Passage provided:
----------------
Mark Re-Watches ‘Buffy the Vampire Slayer’: The Wish

Oh god, I have some things I need to say about this episode.

Video first!

  • So, there’s this thing I wanted to talk about in a review, but I haven’t necessarily had the right space to do it. It’s not something you can force in easily, but re-watching “The Wish” finally gave me the chance to do it.
  • Mark Does Stuff gives me the opportunity to be horribly wrong without the normal fandom pains that come with it.
  • I love being in fandoms. I grew up as an X-Phile, and then spent most of my late teens and my early twenties in bandoms. (Oh god, bandoms. CAN WE HAVE A COMMENT THREAD JUST ABOUT BANDOMS.) But I think all of us can say we’ve had negative interactions with specific fandoms we’ve been a part of, even on this website. And that’s par for the course with any group. Except maybe the Tamora Pierce fandom??? Y’all are so goddamn nice, I swear. Anyway, I don’t think fandom in and of itself breeds hostility and terribleness. People are just gross? And there are a myriad of reasons why that is the case, and today is not the day to come up with those.
----------------
Dataset rows:
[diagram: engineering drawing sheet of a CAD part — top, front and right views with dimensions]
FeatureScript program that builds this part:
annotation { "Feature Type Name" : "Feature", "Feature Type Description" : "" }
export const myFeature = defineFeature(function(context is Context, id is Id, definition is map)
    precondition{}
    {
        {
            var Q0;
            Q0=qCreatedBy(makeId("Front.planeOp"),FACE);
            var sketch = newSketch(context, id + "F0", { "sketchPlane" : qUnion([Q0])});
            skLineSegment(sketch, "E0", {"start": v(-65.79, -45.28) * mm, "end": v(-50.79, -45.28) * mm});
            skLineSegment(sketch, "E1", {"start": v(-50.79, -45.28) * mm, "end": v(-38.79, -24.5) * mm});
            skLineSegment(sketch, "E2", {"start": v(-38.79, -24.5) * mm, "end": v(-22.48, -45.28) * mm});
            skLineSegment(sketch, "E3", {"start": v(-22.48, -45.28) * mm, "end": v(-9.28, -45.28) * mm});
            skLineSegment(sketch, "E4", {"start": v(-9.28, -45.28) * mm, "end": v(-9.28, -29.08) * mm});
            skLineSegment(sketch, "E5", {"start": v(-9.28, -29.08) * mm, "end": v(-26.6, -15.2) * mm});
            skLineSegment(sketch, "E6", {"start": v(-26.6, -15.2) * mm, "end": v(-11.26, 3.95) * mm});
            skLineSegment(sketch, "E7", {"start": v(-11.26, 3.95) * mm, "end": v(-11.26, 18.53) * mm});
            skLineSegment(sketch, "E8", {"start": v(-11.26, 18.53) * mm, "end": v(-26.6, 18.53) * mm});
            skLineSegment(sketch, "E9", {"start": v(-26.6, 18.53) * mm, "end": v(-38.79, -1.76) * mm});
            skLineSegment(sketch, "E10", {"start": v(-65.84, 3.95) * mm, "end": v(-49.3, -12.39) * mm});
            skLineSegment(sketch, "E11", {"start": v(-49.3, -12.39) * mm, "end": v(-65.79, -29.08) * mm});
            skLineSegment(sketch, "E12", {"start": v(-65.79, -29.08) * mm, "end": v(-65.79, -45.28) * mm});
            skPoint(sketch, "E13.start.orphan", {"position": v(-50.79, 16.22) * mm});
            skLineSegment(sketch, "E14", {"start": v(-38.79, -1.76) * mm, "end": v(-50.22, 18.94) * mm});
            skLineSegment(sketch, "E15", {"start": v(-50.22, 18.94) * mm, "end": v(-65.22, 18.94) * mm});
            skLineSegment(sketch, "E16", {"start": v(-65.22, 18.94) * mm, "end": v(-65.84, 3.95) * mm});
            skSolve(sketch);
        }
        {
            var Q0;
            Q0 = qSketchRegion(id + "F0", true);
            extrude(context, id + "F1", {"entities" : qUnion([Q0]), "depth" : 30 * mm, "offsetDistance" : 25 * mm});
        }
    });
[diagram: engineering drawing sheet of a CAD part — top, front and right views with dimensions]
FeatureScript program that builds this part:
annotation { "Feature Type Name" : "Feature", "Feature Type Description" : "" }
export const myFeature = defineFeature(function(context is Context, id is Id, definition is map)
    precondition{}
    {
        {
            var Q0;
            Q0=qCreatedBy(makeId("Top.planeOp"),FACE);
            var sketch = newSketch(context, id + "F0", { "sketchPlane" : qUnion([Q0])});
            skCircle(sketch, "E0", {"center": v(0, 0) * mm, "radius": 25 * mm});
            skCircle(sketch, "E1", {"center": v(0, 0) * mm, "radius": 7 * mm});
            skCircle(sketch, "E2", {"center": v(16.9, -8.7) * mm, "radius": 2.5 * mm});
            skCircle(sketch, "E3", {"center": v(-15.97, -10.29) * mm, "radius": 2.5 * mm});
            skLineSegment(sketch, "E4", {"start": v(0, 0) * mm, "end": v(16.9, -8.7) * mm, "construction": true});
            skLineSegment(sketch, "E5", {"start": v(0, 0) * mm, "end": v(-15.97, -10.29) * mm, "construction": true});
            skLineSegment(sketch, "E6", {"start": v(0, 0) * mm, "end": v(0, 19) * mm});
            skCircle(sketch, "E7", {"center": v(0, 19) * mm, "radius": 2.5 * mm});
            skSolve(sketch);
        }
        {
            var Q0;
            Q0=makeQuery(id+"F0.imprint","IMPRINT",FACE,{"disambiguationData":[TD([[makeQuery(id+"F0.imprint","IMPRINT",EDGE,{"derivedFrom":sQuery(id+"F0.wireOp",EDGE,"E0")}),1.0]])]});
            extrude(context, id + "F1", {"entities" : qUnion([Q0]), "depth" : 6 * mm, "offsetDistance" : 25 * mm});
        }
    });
----------------
Work to complete:
**a)** In the Buffy re-watch review, what does the writer say they grew up as?
**b)** Write out the part of the Buffy re-watch review starting at "Oh god, I have" and ending at "come with it.".

Replies:
**a)** An X-Phile.

**b)**
Oh god, I have some things I need to say about this episode.

Video first!

  • So, there’s this thing I wanted to talk about in a review, but I haven’t necessarily had the right space to do it. It’s not something you can force in easily, but re-watching “The Wish” finally gave me the chance to do it.
  • Mark Does Stuff gives me the opportunity to be horribly wrong without the normal fandom pains that come with it.